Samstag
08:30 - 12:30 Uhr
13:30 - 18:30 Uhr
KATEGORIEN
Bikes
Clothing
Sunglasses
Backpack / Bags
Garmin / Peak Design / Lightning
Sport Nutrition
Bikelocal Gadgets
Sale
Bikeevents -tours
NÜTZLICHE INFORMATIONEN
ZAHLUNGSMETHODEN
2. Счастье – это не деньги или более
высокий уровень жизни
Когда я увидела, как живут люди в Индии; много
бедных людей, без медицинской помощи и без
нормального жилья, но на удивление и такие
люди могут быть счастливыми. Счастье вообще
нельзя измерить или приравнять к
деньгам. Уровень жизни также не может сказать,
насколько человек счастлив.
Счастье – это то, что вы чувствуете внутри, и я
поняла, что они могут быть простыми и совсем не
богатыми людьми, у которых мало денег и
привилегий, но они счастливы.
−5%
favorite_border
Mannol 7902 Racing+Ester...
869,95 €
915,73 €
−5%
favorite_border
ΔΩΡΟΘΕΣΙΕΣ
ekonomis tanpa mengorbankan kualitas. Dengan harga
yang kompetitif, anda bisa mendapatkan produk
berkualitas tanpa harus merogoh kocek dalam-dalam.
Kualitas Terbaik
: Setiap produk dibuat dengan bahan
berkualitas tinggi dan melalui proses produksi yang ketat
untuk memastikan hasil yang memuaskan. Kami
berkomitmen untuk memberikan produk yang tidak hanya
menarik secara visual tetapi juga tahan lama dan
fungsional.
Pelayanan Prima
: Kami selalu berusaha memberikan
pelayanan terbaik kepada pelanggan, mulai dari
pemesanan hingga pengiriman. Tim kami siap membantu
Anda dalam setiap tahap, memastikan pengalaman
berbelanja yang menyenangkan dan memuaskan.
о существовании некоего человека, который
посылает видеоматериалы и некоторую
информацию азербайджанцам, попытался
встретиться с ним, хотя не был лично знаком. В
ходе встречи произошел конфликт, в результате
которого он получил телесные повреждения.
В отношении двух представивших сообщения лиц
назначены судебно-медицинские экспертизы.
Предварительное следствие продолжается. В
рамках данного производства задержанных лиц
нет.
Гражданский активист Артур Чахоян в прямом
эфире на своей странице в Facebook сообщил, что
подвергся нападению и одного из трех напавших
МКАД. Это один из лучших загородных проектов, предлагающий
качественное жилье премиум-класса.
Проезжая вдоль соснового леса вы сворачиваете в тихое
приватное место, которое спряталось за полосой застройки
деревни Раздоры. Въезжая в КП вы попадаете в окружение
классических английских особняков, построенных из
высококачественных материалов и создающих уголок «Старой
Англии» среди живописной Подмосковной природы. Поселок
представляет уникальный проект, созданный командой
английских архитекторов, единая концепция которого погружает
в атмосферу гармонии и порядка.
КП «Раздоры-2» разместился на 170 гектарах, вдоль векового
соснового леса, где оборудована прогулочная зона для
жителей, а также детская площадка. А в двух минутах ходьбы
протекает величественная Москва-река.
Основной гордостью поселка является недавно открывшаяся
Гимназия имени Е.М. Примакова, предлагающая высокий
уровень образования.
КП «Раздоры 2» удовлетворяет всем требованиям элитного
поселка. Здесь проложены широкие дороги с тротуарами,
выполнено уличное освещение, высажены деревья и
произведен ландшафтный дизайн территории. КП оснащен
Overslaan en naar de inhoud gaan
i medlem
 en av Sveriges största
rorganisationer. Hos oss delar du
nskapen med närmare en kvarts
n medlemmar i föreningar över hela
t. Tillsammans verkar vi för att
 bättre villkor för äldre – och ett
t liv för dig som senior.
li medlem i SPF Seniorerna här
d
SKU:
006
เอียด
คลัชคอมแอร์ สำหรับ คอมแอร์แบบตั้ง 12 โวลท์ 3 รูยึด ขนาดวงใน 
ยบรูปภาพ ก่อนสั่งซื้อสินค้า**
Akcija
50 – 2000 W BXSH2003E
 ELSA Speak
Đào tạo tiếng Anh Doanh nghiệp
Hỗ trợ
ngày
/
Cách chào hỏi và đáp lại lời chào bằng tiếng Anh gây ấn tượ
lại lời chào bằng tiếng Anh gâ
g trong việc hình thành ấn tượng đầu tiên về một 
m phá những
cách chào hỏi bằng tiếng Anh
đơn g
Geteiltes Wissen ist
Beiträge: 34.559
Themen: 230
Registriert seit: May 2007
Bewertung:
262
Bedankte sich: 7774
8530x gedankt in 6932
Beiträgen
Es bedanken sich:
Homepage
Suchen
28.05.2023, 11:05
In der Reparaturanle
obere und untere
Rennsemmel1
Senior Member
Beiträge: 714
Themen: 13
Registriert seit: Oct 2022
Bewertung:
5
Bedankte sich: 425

_WHAT THE EXERCISE ASKS:_ Reproduce the data above in full, replacing every occurrence of "Registriert seit" with "Mitglied seit" and leaving everything else unchanged.

_THE ANSWER:_
Samstag
08:30 - 12:30 Uhr
13:30 - 18:30 Uhr
KATEGORIEN
Bikes
Clothing
Sunglasses
Backpack / Bags
Garmin / Peak Design / Lightning
Sport Nutrition
Bikelocal Gadgets
Sale
Bikeevents -tours
NÜTZLICHE INFORMATIONEN
ZAHLUNGSMETHODEN
2. Счастье – это не деньги или более
высокий уровень жизни
Когда я увидела, как живут люди в Индии; много
бедных людей, без медицинской помощи и без
нормального жилья, но на удивление и такие
люди могут быть счастливыми. Счастье вообще
нельзя измерить или приравнять к
деньгам. Уровень жизни также не может сказать,
насколько человек счастлив.
Счастье – это то, что вы чувствуете внутри, и я
поняла, что они могут быть простыми и совсем не
богатыми людьми, у которых мало денег и
привилегий, но они счастливы.
−5%
favorite_border
Mannol 7902 Racing+Ester...
869,95 €
915,73 €
−5%
favorite_border
ΔΩΡΟΘΕΣΙΕΣ
ekonomis tanpa mengorbankan kualitas. Dengan harga
yang kompetitif, anda bisa mendapatkan produk
berkualitas tanpa harus merogoh kocek dalam-dalam.
Kualitas Terbaik
: Setiap produk dibuat dengan bahan
berkualitas tinggi dan melalui proses produksi yang ketat
untuk memastikan hasil yang memuaskan. Kami
berkomitmen untuk memberikan produk yang tidak hanya
menarik secara visual tetapi juga tahan lama dan
fungsional.
Pelayanan Prima
: Kami selalu berusaha memberikan
pelayanan terbaik kepada pelanggan, mulai dari
pemesanan hingga pengiriman. Tim kami siap membantu
Anda dalam setiap tahap, memastikan pengalaman
berbelanja yang menyenangkan dan memuaskan.
о существовании некоего человека, который
посылает видеоматериалы и некоторую
информацию азербайджанцам, попытался
встретиться с ним, хотя не был лично знаком. В
ходе встречи произошел конфликт, в результате
которого он получил телесные повреждения.
В отношении двух представивших сообщения лиц
назначены судебно-медицинские экспертизы.
Предварительное следствие продолжается. В
рамках данного производства задержанных лиц
нет.
Гражданский активист Артур Чахоян в прямом
эфире на своей странице в Facebook сообщил, что
подвергся нападению и одного из трех напавших
МКАД. Это один из лучших загородных проектов, предлагающий
качественное жилье премиум-класса.
Проезжая вдоль соснового леса вы сворачиваете в тихое
приватное место, которое спряталось за полосой застройки
деревни Раздоры. Въезжая в КП вы попадаете в окружение
классических английских особняков, построенных из
высококачественных материалов и создающих уголок «Старой
Англии» среди живописной Подмосковной природы. Поселок
представляет уникальный проект, созданный командой
английских архитекторов, единая концепция которого погружает
в атмосферу гармонии и порядка.
КП «Раздоры-2» разместился на 170 гектарах, вдоль векового
соснового леса, где оборудована прогулочная зона для
жителей, а также детская площадка. А в двух минутах ходьбы
протекает величественная Москва-река.
Основной гордостью поселка является недавно открывшаяся
Гимназия имени Е.М. Примакова, предлагающая высокий
уровень образования.
КП «Раздоры 2» удовлетворяет всем требованиям элитного
поселка. Здесь проложены широкие дороги с тротуарами,
выполнено уличное освещение, высажены деревья и
произведен ландшафтный дизайн территории. КП оснащен
Overslaan en naar de inhoud gaan
i medlem
 en av Sveriges största
rorganisationer. Hos oss delar du
nskapen med närmare en kvarts
n medlemmar i föreningar över hela
t. Tillsammans verkar vi för att
 bättre villkor för äldre – och ett
t liv för dig som senior.
li medlem i SPF Seniorerna här
d
SKU:
006
เอียด
คลัชคอมแอร์ สำหรับ คอมแอร์แบบตั้ง 12 โวลท์ 3 รูยึด ขนาดวงใน 
ยบรูปภาพ ก่อนสั่งซื้อสินค้า**
Akcija
50 – 2000 W BXSH2003E
 ELSA Speak
Đào tạo tiếng Anh Doanh nghiệp
Hỗ trợ
ngày
/
Cách chào hỏi và đáp lại lời chào bằng tiếng Anh gây ấn tượ
lại lời chào bằng tiếng Anh gâ
g trong việc hình thành ấn tượng đầu tiên về một 
m phá những
cách chào hỏi bằng tiếng Anh
đơn g
Geteiltes Wissen ist
Beiträge: 34.559
Themen: 230
Mitglied seit: May 2007
Bewertung:
262
Bedankte sich: 7774
8530x gedankt in 6932
Beiträgen
Es bedanken sich:
Homepage
Suchen
28.05.2023, 11:05
In der Reparaturanle
obere und untere
Rennsemmel1
Senior Member
Beiträge: 714
Themen: 13
Mitglied seit: Oct 2022
Bewertung:
5
Bedankte sich: 425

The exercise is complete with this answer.